余裕、慢心。それを退けた男を殺せるのか?柳生の剣を叩き折れたのは大休であって我々ではない。殺したとしても他の柳生、徳川と戦って生き延びれるのか?
地元住民からも買ってる積年の恨みを考えると、まっとうに生きるなんてとてもじゃないが出来そうにない。
この映画で思い出すのがラオール・ウォルシュ「遠い太鼓」。
水中カメラが捉えるナイフによる決闘、争いに終止符を打つため大将同士の一騎打ちでケリをつける。
白人と異文明・先住諸部族のセミノール族。あの映画のワイアット(ゲイリー・クーパー)はクリーク族の女と結婚した過去を持つ。
今作の大休は利害の一致で美鶴と肉体関係も結ぶ。
黒澤「七人の侍」でもそうだが、西部劇にリスペクトを捧げる時代劇は同じ日本人同士でも“賊”だの何かしらの線引きをし互いに理解し合えず血で血を洗う争いを描く。湖賊たちが太鼓の様に船側を鳴らしたのは、他者の理解を得ることのない文化・民族としての側面も描写されていたからだろうか。それは分からない。
たった1時間30分で迎えた決着。あと30分あればもっと湖賊の現状や登場人物の掘り下げが出来たかも知れない。
他の集団抗争時代劇がそうであるように、壮大な構想から一番やりたいことをするために他の要素を削りに削り尖らせてしまったジャンルなのだ。
説明不足な部分も個人的な解釈でアレコレ書いてしまったが、やはり完璧な作品ではない。それを補って余りある緊張と迫力がこの映画にはある。

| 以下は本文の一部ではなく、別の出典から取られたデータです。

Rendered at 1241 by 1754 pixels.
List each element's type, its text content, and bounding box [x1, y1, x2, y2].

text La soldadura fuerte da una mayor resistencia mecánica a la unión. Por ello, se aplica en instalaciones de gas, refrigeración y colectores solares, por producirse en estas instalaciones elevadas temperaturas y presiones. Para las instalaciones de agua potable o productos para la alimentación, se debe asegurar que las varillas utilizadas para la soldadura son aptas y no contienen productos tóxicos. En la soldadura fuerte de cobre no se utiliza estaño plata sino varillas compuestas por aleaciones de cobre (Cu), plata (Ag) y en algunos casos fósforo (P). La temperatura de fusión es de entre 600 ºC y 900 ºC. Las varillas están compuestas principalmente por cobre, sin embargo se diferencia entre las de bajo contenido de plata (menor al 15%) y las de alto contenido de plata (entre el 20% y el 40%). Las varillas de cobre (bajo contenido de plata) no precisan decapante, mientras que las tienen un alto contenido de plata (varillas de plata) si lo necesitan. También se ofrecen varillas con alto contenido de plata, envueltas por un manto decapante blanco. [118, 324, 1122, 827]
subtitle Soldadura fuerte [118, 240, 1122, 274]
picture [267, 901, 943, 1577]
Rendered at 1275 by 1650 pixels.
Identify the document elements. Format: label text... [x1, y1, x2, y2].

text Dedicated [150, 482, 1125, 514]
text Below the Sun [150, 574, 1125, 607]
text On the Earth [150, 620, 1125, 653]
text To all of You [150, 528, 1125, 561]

戦後の時代劇そのものが際限なく追求してしまった何か。
黒澤明が「羅生門」や脚本を手掛けた森一生「荒木又右衛門 決闘鍵屋の辻」を経て「七人の侍」「隠し砦の三悪人」「用心棒」「椿三十郎」で極めてしまった殺陣のリアリティ迫真性。
それに触発されたか内田吐夢も「血槍富士」から「妖刀物語 花の吉原百人斬り」、「宮本武蔵」シリーズで激しさを増す。
元をたどれば戦前の内田「土」で描かれた泥臭い現実味を黒澤が伊藤大輔たちの猛烈なアクション等をリスペクトして自作に取り入れたようなものだが。
小林正樹も伊藤の武士道アンチテーゼ時代劇をリスペクトして「切腹」等を撮ったが、黒澤&三船敏郎の一瞬の攻防に対するカウンターとしてジリジリとしたせめぎ合いと別種の緊張を描く。
工藤栄一「十三人の刺客」「大殺陣」「十一人の侍」といった集団抗争時代劇は「七人の侍」で描かれた集団戦の延長。
近衛十四郎なら山内鉄也「忍者狩り」、松村昌治「柳生武芸帳 片目の忍者」そして倉田「十兵衛暗殺剣」。
大友柳太朗となら加藤泰「丹下左膳 乾雲坤竜の巻」、長谷川安人「十七人の忍者」の流れ。
この後の東映は深作欣二「仁義なき戦い」シリーズといったヤクザたちが血で血を洗いなりふりかまわない抗争に身を投じてしまう。
脚本は「柳生武芸帳 片目の忍者」等の笠原和夫ではじまり「忍者狩り」「十兵衛暗殺剣」等の高田宏治で締めくくられる。